KABUPATEN GORONTALO – Gus Dur dan Dialog Liberatif menjadi tema Majelis Taklim GUSDURian Kabupaten Gorontalo. Majelis Taklim ini merupakan arena silaturahmi berbagai kalangan untuk mendiskusikan multi isu berbasis sembilan nilai utama Gus Dur.
Pada pertemuan perdana tersebut, Majelis Taklim GUSDURian dipantik langsung oleh Samsi Pomalingo selaku akademisi dan pembina GUSDURian Kabupaten Gorontalo, yang dilaksanakan di Taman Budaya Limboto, Minggu (22/9/2024).
Dalam pembahasannya, pria yang akrab disapa Romo Samsi itu menyebut dialog liberatif sebenarnya merupakan antitesis dari model dialog kebanyakan di Indonesia. Menurutnya, liberatif sebetulnya refleksi terhadap beberapa pemikiran teologi pembebasan yang digagas oleh Asghar Ali Engineer (seorang pemikir Islam kontemporer) dan Hasan Hanafi. Melalui refleksi ini yang kemudian lahir teori dialog liberatif (pembebasan).

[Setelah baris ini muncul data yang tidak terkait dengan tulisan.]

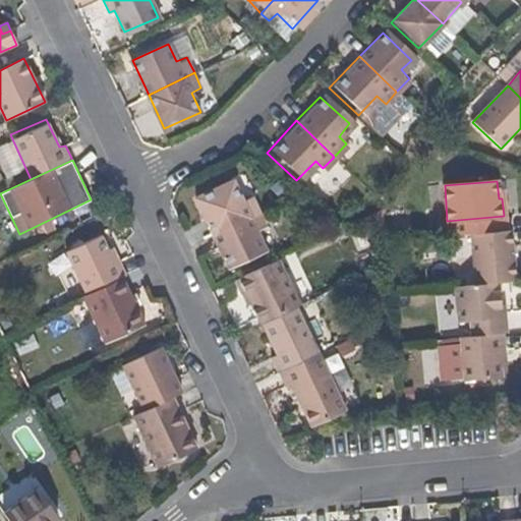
[(213,233),(258,212),(252,197),(241,201),(234,182),(197,198),(213,233)]
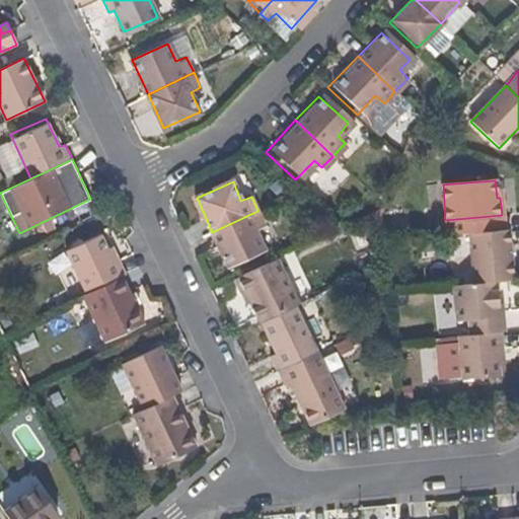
[(265,252),(255,231),(265,226),(257,211),(212,232),(229,269),(265,252)]
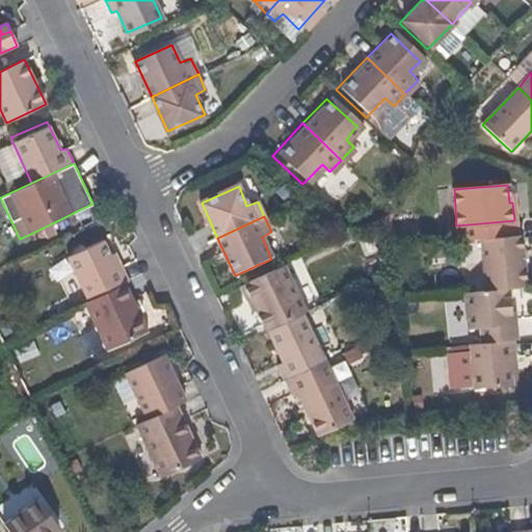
[(523,288),(520,235),(481,238),(485,291),(512,288),(523,288)]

Menurut Romo Samsi, kerangka berpikir Gus Dur menggunakan pendekatan tokoh Asghar Ali Engineer. Menariknya adalah Gus Dur berdialog dengan orang-orang di luar Islam, misalnya perjumpaan Gus Dur dengan Romo Mangunwijaya. Bagi Gus Dur, dialog bukan hanya sekadar obrolan biasa, melainkan mendiskusikan atau membicarakan perbedaan sebagai pertanggungjawaban global (global responsibility).
Dalam kerangka pikirnya, dialog liberatif berdasar pada tiga kerangka utama yakni, tauhid sebagai episentrum gerakan, hermeneutika sebagai alat penafsir, dan materialisme historis.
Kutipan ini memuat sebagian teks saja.